Maybe MS will stop C&Ding; companies that have “windows” in their name ... “windows commander” for example. heh. Karma ..

Lee Dronick

That coulld hurt Microsoft if the case has merit. People may be buying new PCs to take advantage of Windows 7 and would also buy Office or Word. My wife just finished a college course that required she use the latest version of Office. She said that she likes that version of Word better than the older ones.

jbruni

“If the case has merit”? The circuit judge who ruled against MSFT seemed to think so.

This puts MSFT in an awkward position. MSFT has been a staunch defender of software patents. They can try to appeal the case on the basis that the patent is invalid. But, if they pursue invalidating the patent, the court might blow the case open to rule on software patents in general. MSFT probably doesn’t want to go there. If they do nothing, they are prohibited from selling Word.

Lee Dronick

?If the case has merit?? The circuit judge who ruled against MSFT seemed to think so.

I said that because this court seems to be the place to go for these jindf rulings. It may not stand on appeal.

I am sitting at the Costco food “court” while my car gets some tire service. In the store they are selling Office Student Home Edition for $79

Lee Dronick

Sorry about the typo. I didn’t see that when I was composing post, I am using my iPhone in landscape mode,  I type better in portrait mode.

Nemo

Sir Harry is correct.  This court is not the most respected of the federal court.  Had this been the Federal Circuit Court of Appeals, I would give the judges the benefit of doubt and say that Microsoft is in real trouble.  With this court, I’d want to study the opinion.

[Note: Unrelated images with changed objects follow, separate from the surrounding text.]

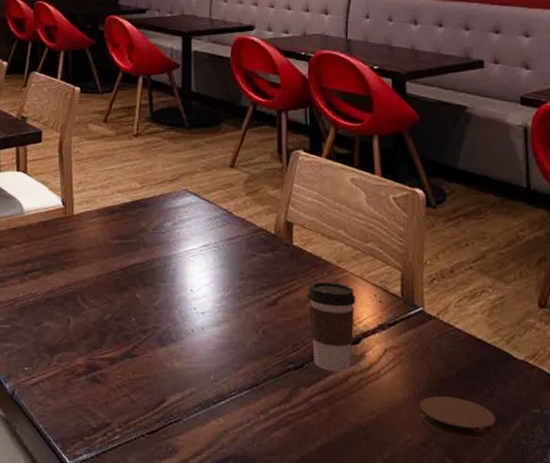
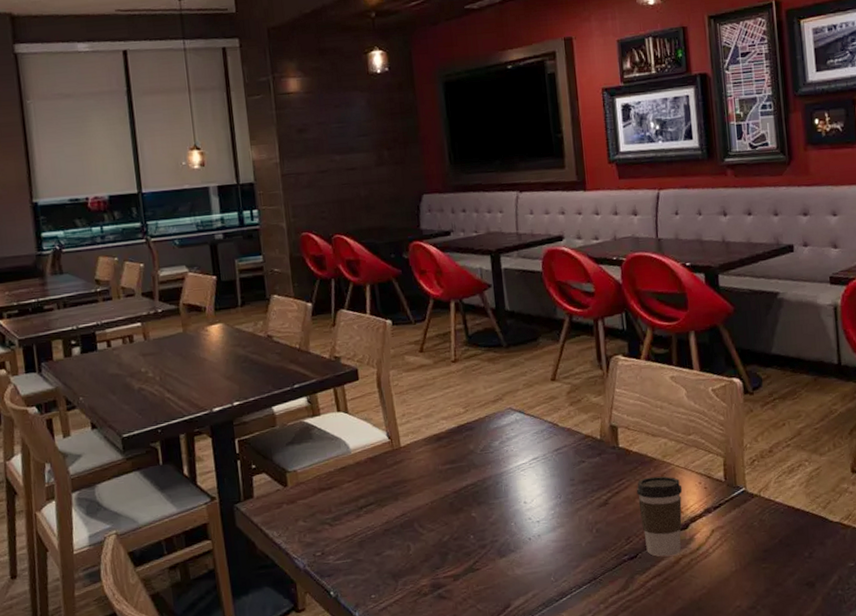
coaster: present [420,396,497,439] -> none [746,563,816,597]

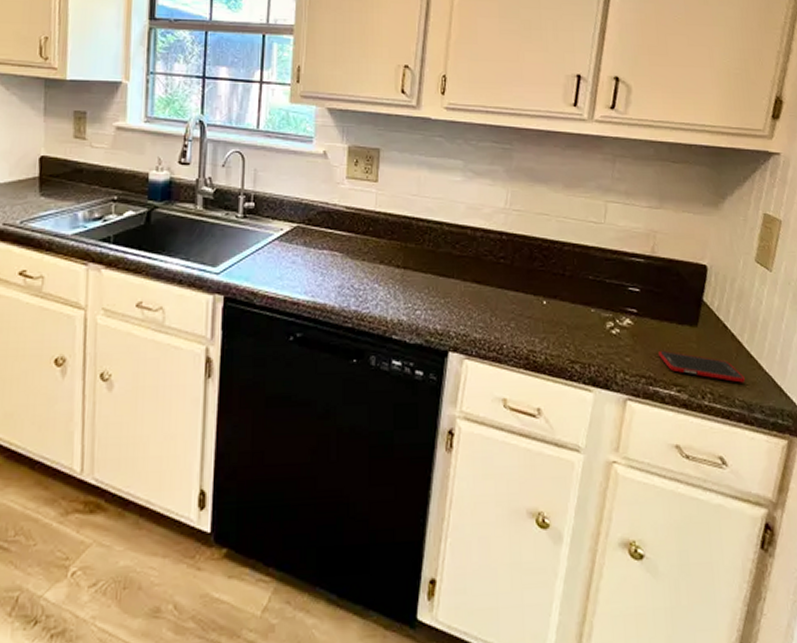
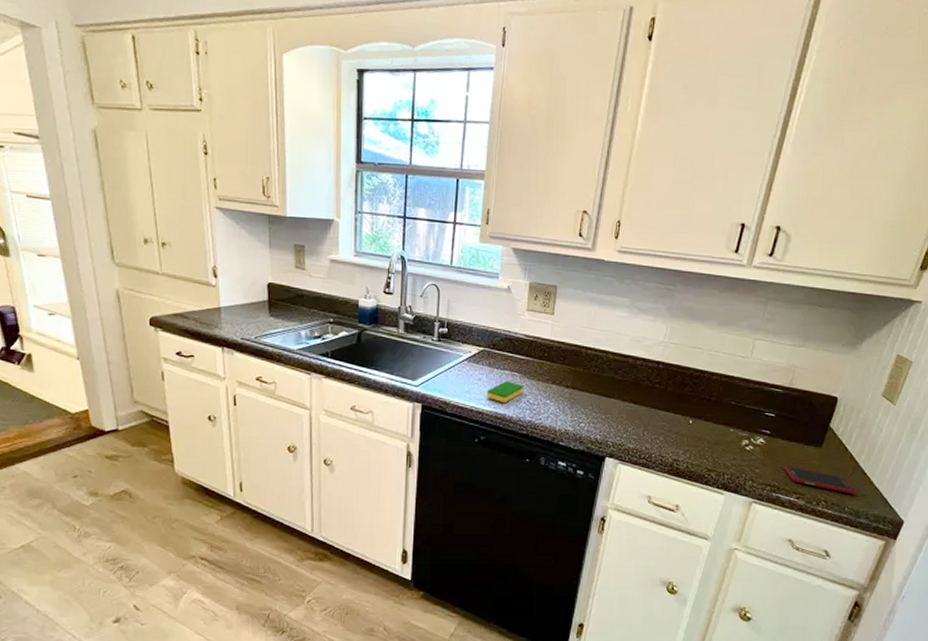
dish sponge: none [302,263,347,290] -> present [486,381,524,403]

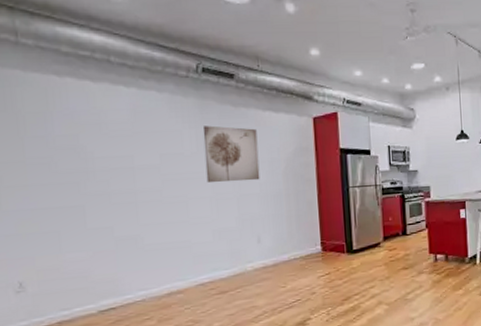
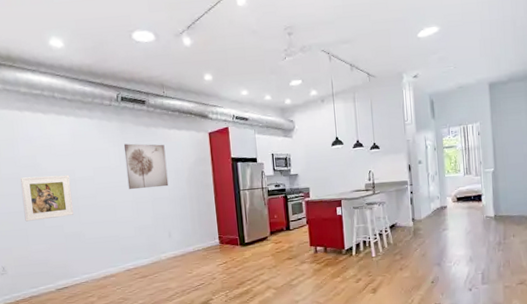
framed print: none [53,161,130,222] -> present [21,174,74,222]

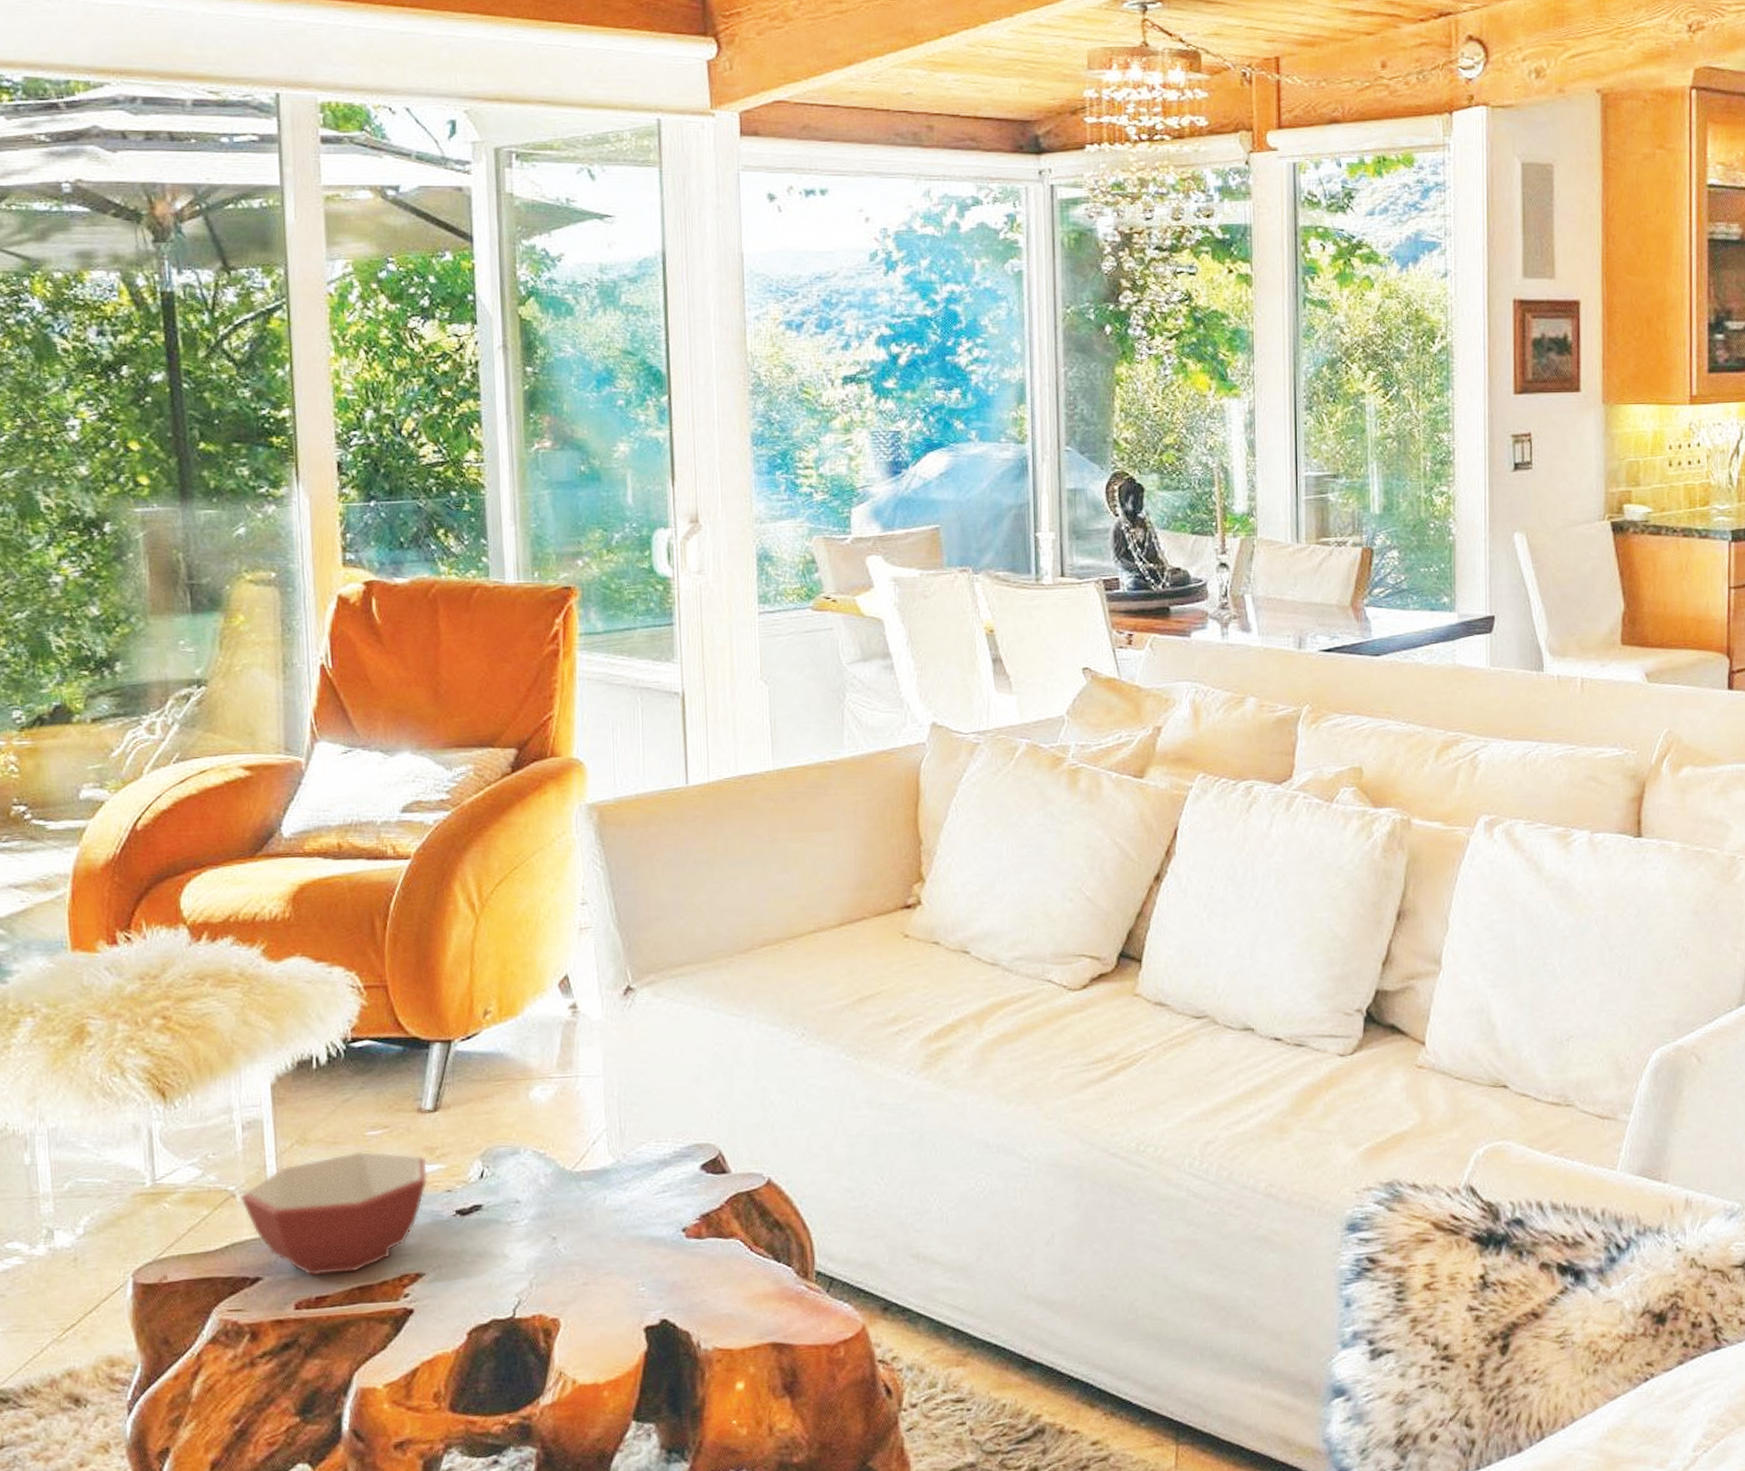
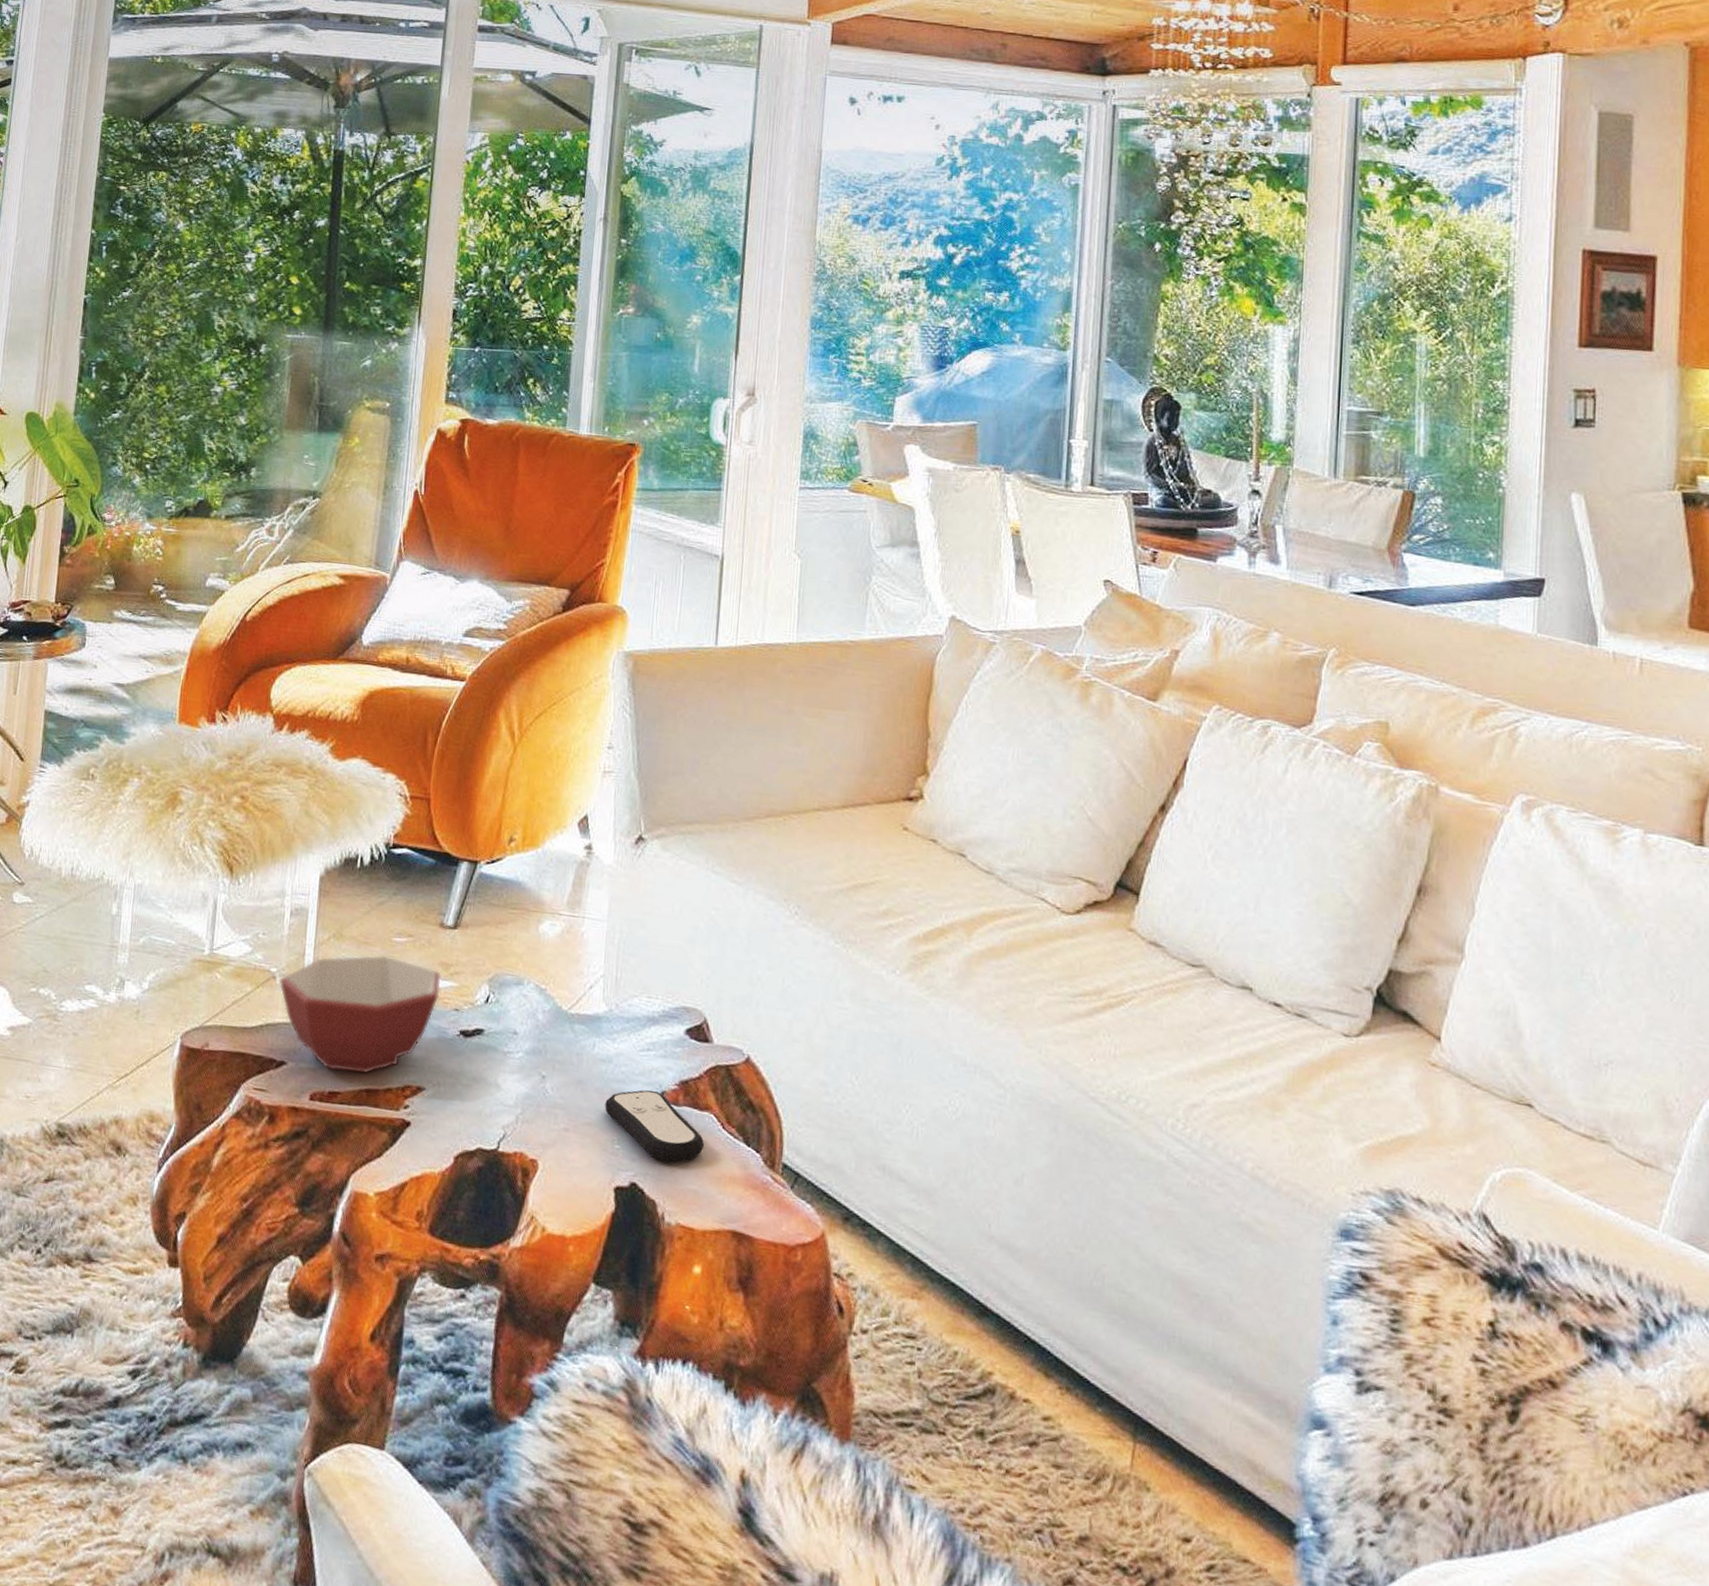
remote control: none [624,1229,734,1294] -> present [605,1089,705,1162]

Also, it isn’t hard for Microsoft to modify Word to avoid the patent, if the patent is valid and Microsoft is in fact infringing on it.  Microsoft could revert to its prior file formats or create another file format or, and here’s a thought, Microsoft could use ODF file formats pursuant to the terms of ODF’s open-source license and allow existing users to translate existing Word files to ODF.

Nom

5,787,499 is listed in the USPTO as “withdrawn”.  Is there a more accurate number somewhere?

Dennis

Okay, fellow Mac fans, let’s not be hypocrites. If it were Apple being sued you’d all be screaming bloody murder about patent trolls.

Lee Dronick

Okay, fellow Mac fans, let?s not be hypocrites. If it were Apple being sued you?d all be screaming bloody murder about patent trolls.

I don’t see anything hypocritical about our posts.

Jeremy Bicha

The patent is actually 5,787,449. Thanks!